Wren also discussed the Clay substation “owned by AES there along Gath Road.

“It’s a 345-kV substation that is a highly modernized and robust substation that further bolsters the local grid,” Wren said. “Those kind of infrastructure investments are why these projects were here in the first place when the transmission lines were run. I think those kind of generational upgrades that are the burden of the project, not the burden of the community, are also kind of ancillary, second-tier benefits of the development activities around the community.”

Also moving forward, Wren told commissioners they could expect to see Hecate and DESRI staff continuing to “support development activities in the community.

“One of the criticisms we heard were ‘you guys are going to disappear and we’re never going to see you again,’” Wren said. “I think it’s very important, both as a project and as companies, as DESRI and Hecate, that we make sure that this project and future phases are good corporate citizens, good neighbors to the people that we’re developing around.”

On a related note, Daniels asked “what the maintenance and operation of this facility looks like going forward” over the anticipated 30-year life of the project.

Cox said in the early stages of the project post-construction, SOLV Energy’s maintenance and operations crew is “working the kinks out,” but they will continue to perform regular work on the site.

“They have annual preventative maintenance that they do, and then at the substation, they have longer, every five-year, kind of more significant maintenance that they do, and then addressing any issues that arise,” Cox said. “They’re trained on everything from the inverters, the trackers, replacing modules if and when any break or need to be replaced, and then all the way up to working on the substation.”

Roades asked if the crews will continue working on site “for the next 30 years,” and Cox said the project will continue to have a full-time technician on site five days a week.

“If an inverter were to kind of go down with a fault over a weekend, they’ll dispatch and get that back running it to service,” Cox said. “In terms of the control, it is monitored 24/7 from a state-of-the-art control facility actually out in San Diego.”

Daniels asked if “switching out panels” on the existing site as they begin “losing some efficiency” is an option years into the future, “so that you’re not out acquiring new land.”

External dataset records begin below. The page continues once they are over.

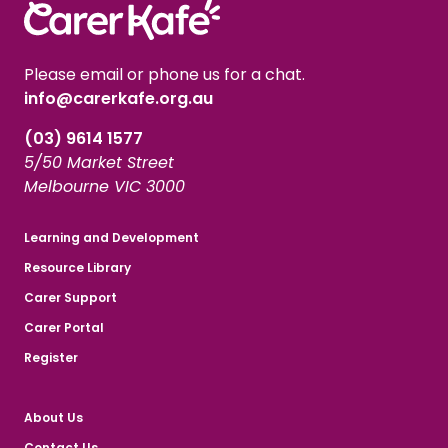
Please email or phone us for a chat.
info@carerkafe.org.au
(03) 9614 1577
5/50 Market Street
Melbourne VIC 3000
Learning and Development
Resource Library
Carer Support
Carer Portal
Register
About Us
Contact Us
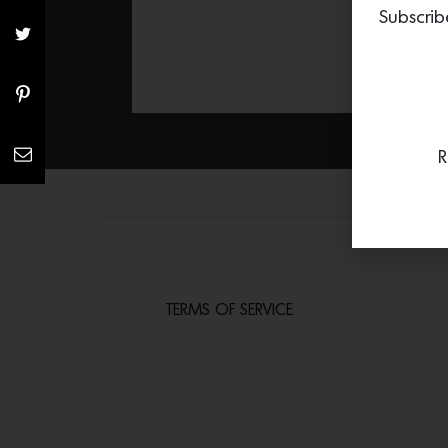
Subscrib
R
TERMS OF SERVICE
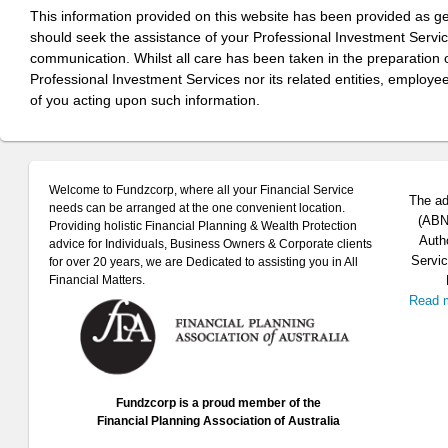
This information provided on this website has been provided as g
should seek the assistance of your Professional Investment Servi
communication. Whilst all care has been taken in the preparation of
Professional Investment Services nor its related entities, employe
of you acting upon such information.
Welcome to Fundzcorp, where all your Financial Service
The ad
needs can be arranged at the one convenient location.
(ABN 
Providing holistic Financial Planning & Wealth Protection
Auth
advice for Individuals, Business Owners & Corporate clients
Servic
for over 20 years, we are Dedicated to assisting you in All
Financial Matters.
Read 
Fundzcorp is a proud member of the
Financial Planning Association of Australia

“Generally, when we think about decommissioning, we kind of view these projects as modular,” Wren said. “he amount of cabling and steel that exists in the ground that can be essentially repowering, or these panels can be replaced with higher-wattage modules. You can actually end up shrinking the overall footprint of the project over the life of it through repowering.

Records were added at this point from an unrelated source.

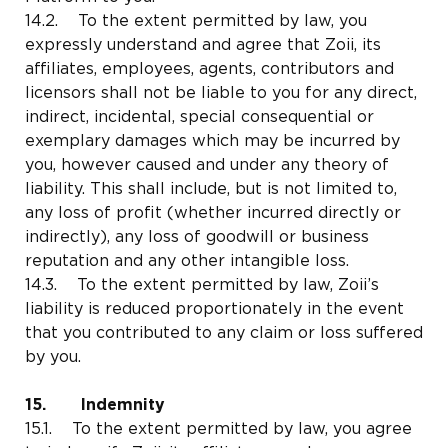
14.2. To the extent permitted by law, you
expressly understand and agree that Zoii, its
affiliates, employees, agents, contributors and
licensors shall not be liable to you for any direct,
indirect, incidental, special consequential or
exemplary damages which may be incurred by
you, however caused and under any theory of
liability. This shall include, but is not limited to,
any loss of profit (whether incurred directly or
indirectly), any loss of goodwill or business
reputation and any other intangible loss.
14.3. To the extent permitted by law, Zoii’s
liability is reduced proportionately in the event
that you contributed to any claim or loss suffered
by you.
15. Indemnity
15.1. To the extent permitted by law, you agree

“We intend these projects to live through their useful life and then be able to repower them and to, as you described, not have to decommission and pull out and return the site to its natural state, to continue on that investment and leverage it again for another useful life of a project, ultimately, and all the tax benefits associated with a new project would ultimately recycle.”

Cox added that DESRI would do a “cost benefit analysis” to determine best options in the future.

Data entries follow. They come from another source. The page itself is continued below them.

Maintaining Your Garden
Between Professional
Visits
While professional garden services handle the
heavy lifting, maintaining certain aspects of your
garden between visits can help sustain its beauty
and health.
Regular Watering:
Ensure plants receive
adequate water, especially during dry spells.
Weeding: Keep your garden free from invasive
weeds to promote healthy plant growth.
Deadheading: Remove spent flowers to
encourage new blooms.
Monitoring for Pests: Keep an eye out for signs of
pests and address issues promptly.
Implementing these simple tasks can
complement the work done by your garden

Daniels also asked if he could have an “in-depth look” at the facility, with Roades agreeing, as they said it would help them better answer questions from the community. The developers said they could arrange a tour.determine best options in the future.

After meeting with commissioners, the developers said they were going to speak with leaders of Bright Local and Lynchburg-Clay Local Schools for updates on both the project and the PILOT. The group thanked commissioners for adding them to the agenda.

“We’re just excited to talk about this coming to fruition, the hundreds of thousands of solar panels and the steel and aluminum and glass coming largely from this part of the world, utilizing Ohio-based workforce, is really the story of this development and this community,” Wren said. “We’re thankful for your commitment to the process and holding us accountable, holding an industry accountable, to do what we say we’re going to do, and make sure that the contracts are coincide with that.”